Pour elles, le clitoris était une saleté dont les filles devaient se débarrasser. À cela s’ajoutait la manière d’exciser les filles. Dans cette case spécialement construite pour l’excision, elles utilisaient un seul couteau pour couper et deux morceaux de pagne pour nettoyer et arrêter l’hémorragie. Il y avait aussi l’infibulation, une deuxième douleur qu’elles considéraient comme prévention pour les filles canailles comme Fatou. D’ailleurs, à la veille de son excision, sa tante alla voir l’exciseuse, tenant un panier de fruits :
- Recevez ce petit cadeau, grande sagesse, dit-elle.
- Merci ma fille!
- Je souhaite que vous fassiez l’infibulation à ma nièce.
- Pourquoi ? Mais, elle va bientôt se marier, n’est-ce pas ?
- L’excision est pratiquée pour préserver l’honneur de nos filles et la dignité de la famille. Ma nièce étant canaille, ses parents et moi avions peur qu’elle ne se donne à un homme avant son mariage.

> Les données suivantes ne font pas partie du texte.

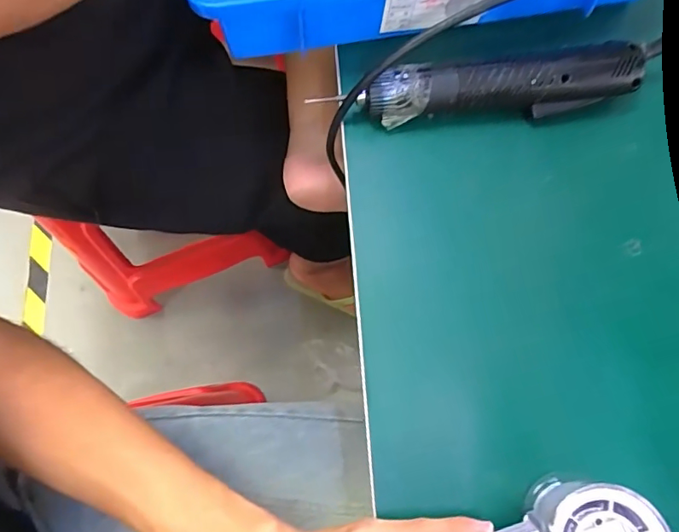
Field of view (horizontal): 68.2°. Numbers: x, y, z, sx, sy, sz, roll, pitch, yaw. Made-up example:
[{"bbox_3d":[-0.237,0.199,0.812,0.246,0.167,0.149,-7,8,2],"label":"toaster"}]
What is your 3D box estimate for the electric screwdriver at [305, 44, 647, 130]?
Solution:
[{"bbox_3d":[0.110,-0.128,0.363,0.211,0.042,0.038,-7,73,-3],"label":"electric screwdriver"}]

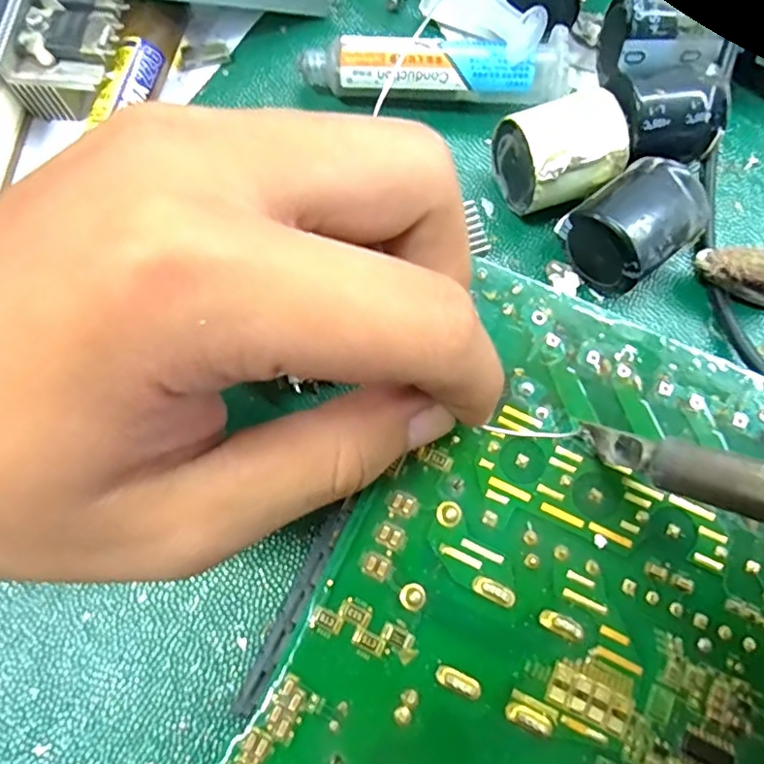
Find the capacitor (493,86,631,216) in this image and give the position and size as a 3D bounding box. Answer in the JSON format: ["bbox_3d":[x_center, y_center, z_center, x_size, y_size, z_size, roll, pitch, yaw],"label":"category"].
[{"bbox_3d":[0.057,-0.071,0.179,0.036,0.026,0.027,-18,76,-7],"label":"capacitor"}]

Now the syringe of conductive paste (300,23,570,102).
[{"bbox_3d":[0.018,-0.104,0.188,0.087,0.014,0.016,-2,75,-3],"label":"syringe of conductive paste"}]

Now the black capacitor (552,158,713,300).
[{"bbox_3d":[0.077,-0.047,0.174,0.032,0.031,0.028,-36,79,-11],"label":"black capacitor"}]

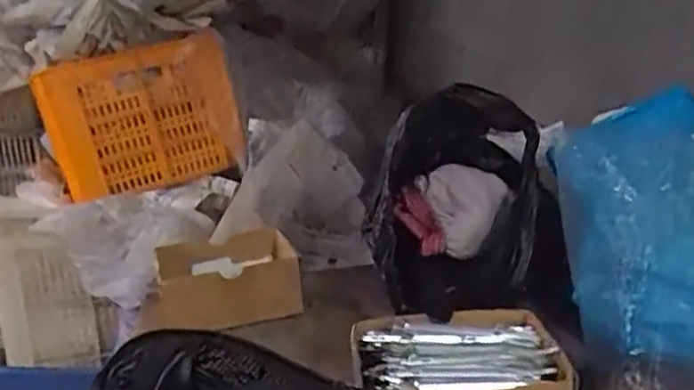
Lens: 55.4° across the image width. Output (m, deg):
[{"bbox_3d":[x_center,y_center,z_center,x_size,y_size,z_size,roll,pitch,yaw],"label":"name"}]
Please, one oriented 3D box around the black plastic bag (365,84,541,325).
[{"bbox_3d":[0.117,0.006,0.736,0.197,0.198,0.173,-1,15,10],"label":"black plastic bag"}]

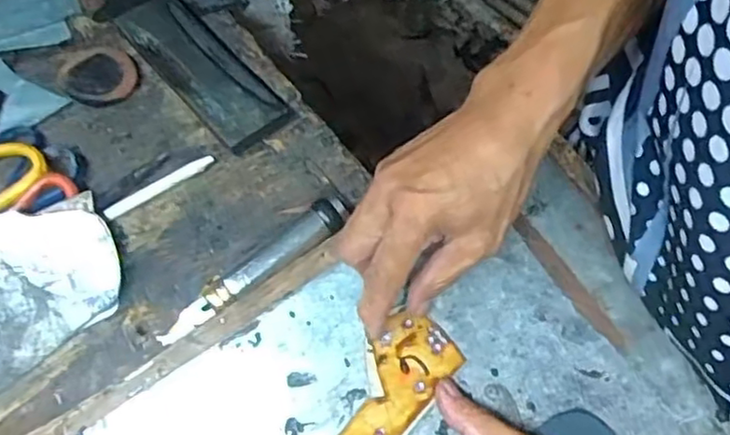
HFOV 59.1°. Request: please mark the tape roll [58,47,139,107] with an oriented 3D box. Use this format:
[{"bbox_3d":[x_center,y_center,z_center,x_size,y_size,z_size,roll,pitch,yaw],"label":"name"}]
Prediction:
[{"bbox_3d":[-0.201,-0.106,0.489,0.056,0.012,0.053,-22,65,-17],"label":"tape roll"}]

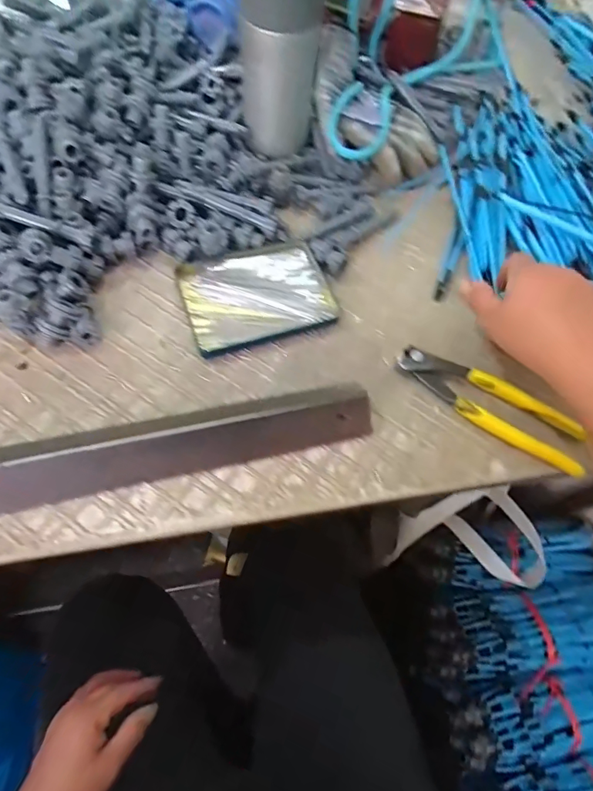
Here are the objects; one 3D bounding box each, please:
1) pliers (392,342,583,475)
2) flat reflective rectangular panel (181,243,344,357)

Et si elle le fait, même vous ne serez pas épargnée en tant que son exciseuse.
- T’inquiète ma fille, j’ajouterai l’infibulation.
C’est ainsi que Fatou subit la deuxième douleur qui était l’infibulation, trois semaines seulement après son viol. Cette pratique, aussi cruelle que l’excision, consistait à coudre la partie excisée pour empêcher toute pénétration avant le mariage. Une fois fermée, elle ne sera ré-ouverte qu’à la première nuit de noces. La petite Fatou à quatorze ans, subit tous ces crimes. Où se plaindre ? À qui en parler ? Ses parents en étaient les auteurs. Le comble était qu’après son viol, sa mère lui adressait peu la parole. Une lune dans le camp d’initiation, elle ressortit avec une grossesse d’environ deux lunes. Sa mère et sa tante étant au courant de la situation, anticipèrent le mariage aussi. Chose qu’Oury, son fiancé, apprécia. La célébration se fit dans deux semaines. Enfin, arriva la nuit de noces. L’impatience d’Oury grandissait, mais il fallait attendre que Fatou soit ré-ouverte. Cela se fit au lendemain soir, vers le crépuscule. Oury, sans attendre que la douleur de la réouverture passe, coucha avec Fatou. Il était content et pressé de savoir qu’il serait son premier homme. Mais, hélas, la pauvre a été violée, il y a presque trois mois. La virginité, oui la virginité! Cette chose précieuse était devenue une obligation chez certains peuples. Elle fut la cause des maux de Fatou dans son foyer. D’abord, la perte de la place de favorite et le dégout de son mari envers elle. Déçu, Oury aimait de moins en moins Fatou et commença à la haïr et à la maudire le jour où il se rendit compte que Fatou était entrée chez lui avec une grossesse. Lorsque sa coépouse apprit la nouvelle, la rumeur se propagea petit à petit. Voilà pourquoi Fatou était partie seule à la maternité et avait dit à la sage-femme que son mari ne viendrait pas.
Au premier cri de son enfant, toutes les deux firent un ouf de soulagement. Ce n’était pas tout car, vu l’état dans lequel elle était, la sage-femme ne put retenir ses larmes. Mais Fatou, ayant compris la situation, toujours couchée dans le lit de travail, fit un petit sourire à la sage-femme et lui dit : ‘’ Gardez mon enfant, Tantie. Ne le donnez à personne, même pas à ma mère. Car, elle aussi, est complice de ma destruction. Tantie, prenez soin de mon enfant, on se retrouvera un jour dans l’au-delà.’’
Tels furent les derniers mots de Fatou, avant de rendre l’âme.